Sample Rate Configuration
The AudioContext is configured for 16kHz sample rate, which AssemblyAI’s real-time service expects:
audioContext = new AudioContext({
sampleRate: 16000,
latencyHint: 'balanced'
});
The latencyHint: 'balanced' setting provides a good compromise between latency and audio quality for real-time transcription use cases.
Buffering Strategy
The client implements a buffering system to send audio chunks at regular intervals:
let audioBufferQueue = new Int16Array(0);
audioWorkletNode.port.onmessage = (event) => {
const currentBuffer = new Int16Array(event.data.audio_data);
audioBufferQueue = mergeBuffers(audioBufferQueue, currentBuffer);
const bufferDuration = (audioBufferQueue.length / audioContext.sampleRate) * 1000;
if (bufferDuration >= 100) {
const totalSamples = Math.floor(audioContext.sampleRate * 0.1);
const finalBuffer = new Uint8Array(audioBufferQueue.subarray(0, totalSamples).buffer);
audioBufferQueue = audioBufferQueue.subarray(totalSamples);
if (onAudioCallback) onAudioCallback(finalBuffer);
}
};
Why Buffer Audio?
- Network Efficiency: Sending larger chunks reduces WebSocket message overhead
- Consistent Timing: 100ms chunks provide predictable data flow
- Processing Optimization: AssemblyAI can process larger chunks more efficiently
The buffer accumulates audio until it reaches 100ms duration (1,600 samples at 16kHz). This balances latency with efficiency.
Buffer Merging
The mergeBuffers function combines incoming audio with the existing queue:
function mergeBuffers(lhs, rhs) {
const merged = new Int16Array(lhs.length + rhs.length);
merged.set(lhs, 0);
merged.set(rhs, lhs.length);
return merged;
}
This creates a new Int16Array and copies both buffers into it.
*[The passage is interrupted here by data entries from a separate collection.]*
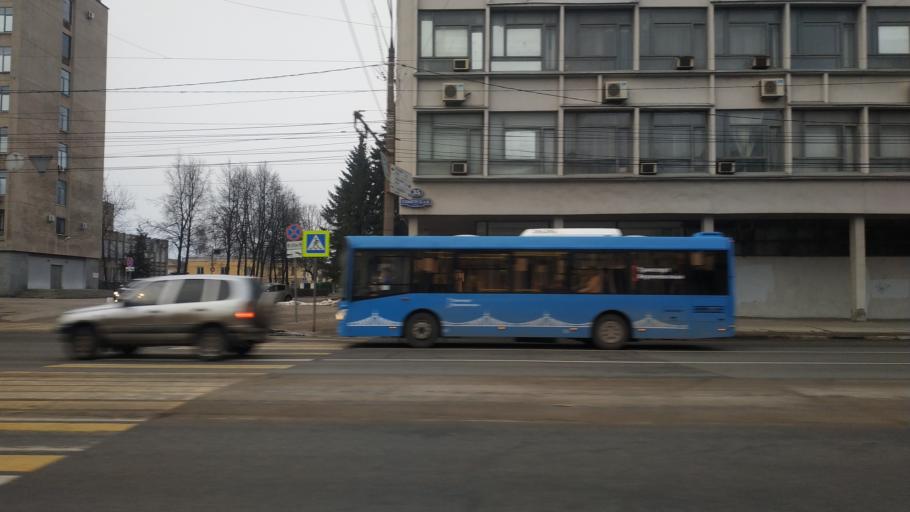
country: RU
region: Tverskaya
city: Tver
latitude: 56.8579
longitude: 35.9232
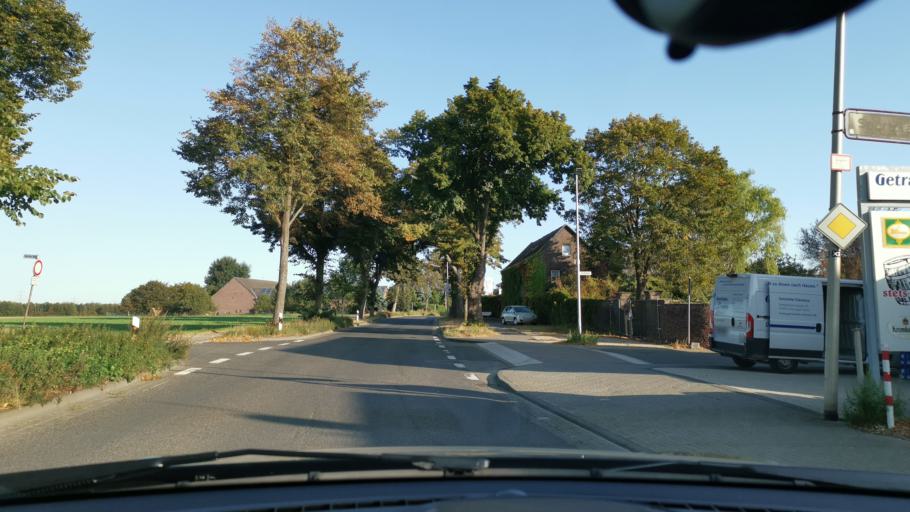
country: DE
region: North Rhine-Westphalia
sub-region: Regierungsbezirk Dusseldorf
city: Rommerskirchen
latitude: 51.1035
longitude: 6.7173
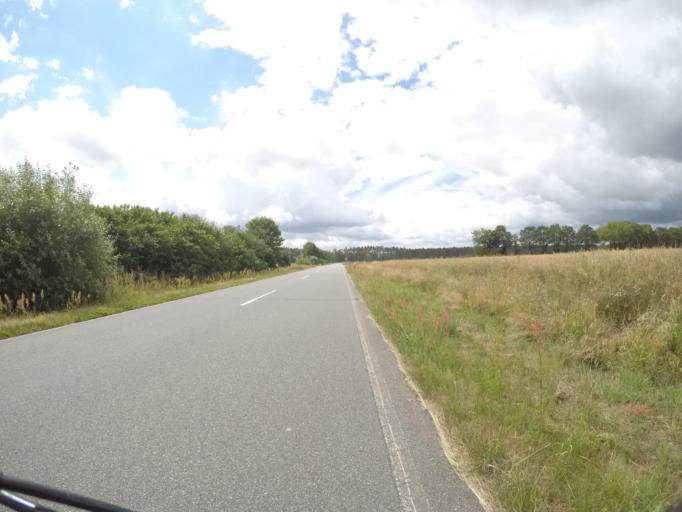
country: DE
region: Lower Saxony
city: Hitzacker
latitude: 53.1983
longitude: 11.1089
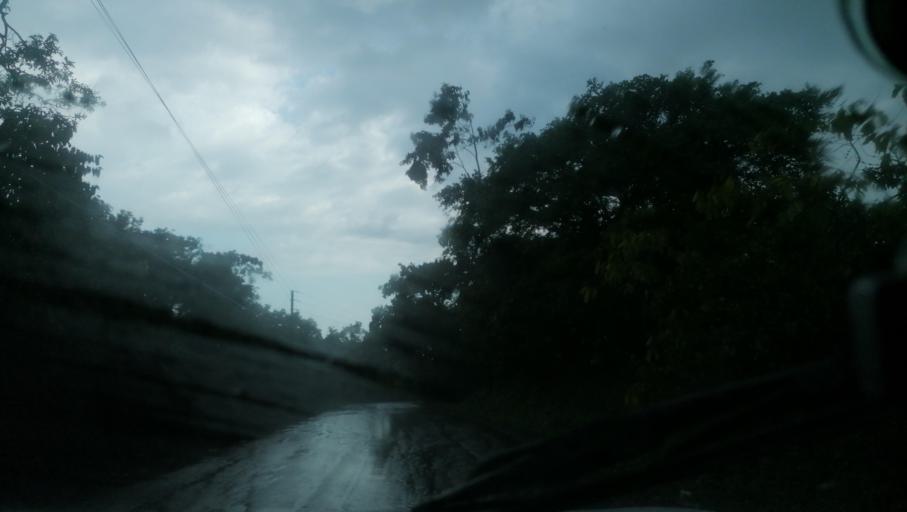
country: MX
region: Chiapas
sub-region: Cacahoatan
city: Benito Juarez
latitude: 15.0652
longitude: -92.1910
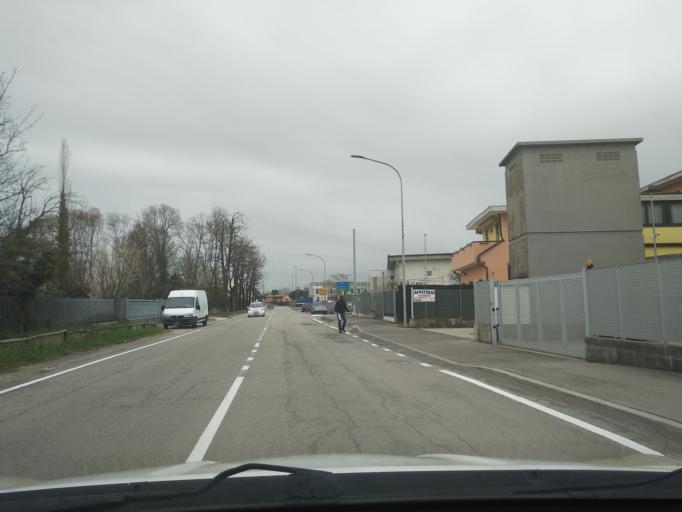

While not the most memory-efficient approach, it’s simple and works well for real-time audio streaming.
Audio Pipeline
Key Calculations
Buffer Duration
const bufferDuration = (audioBufferQueue.length / audioContext.sampleRate) * 1000;
Divides the number of samples by sample rate (16000) and converts to milliseconds.
Samples per Chunk
const totalSamples = Math.floor(audioContext.sampleRate * 0.1);
Calculates 100ms worth of samples: 16000 samples/sec × 0.1 sec = 1,600 samples.
Cleanup
When recording stops, all audio resources are properly released:
stopRecording() {
stream?.getTracks().forEach((track) => track.stop());
audioContext?.close();
audioBufferQueue = new Int16Array(0);
}
Always close the AudioContext and stop media tracks to free system resources and prevent memory leaks.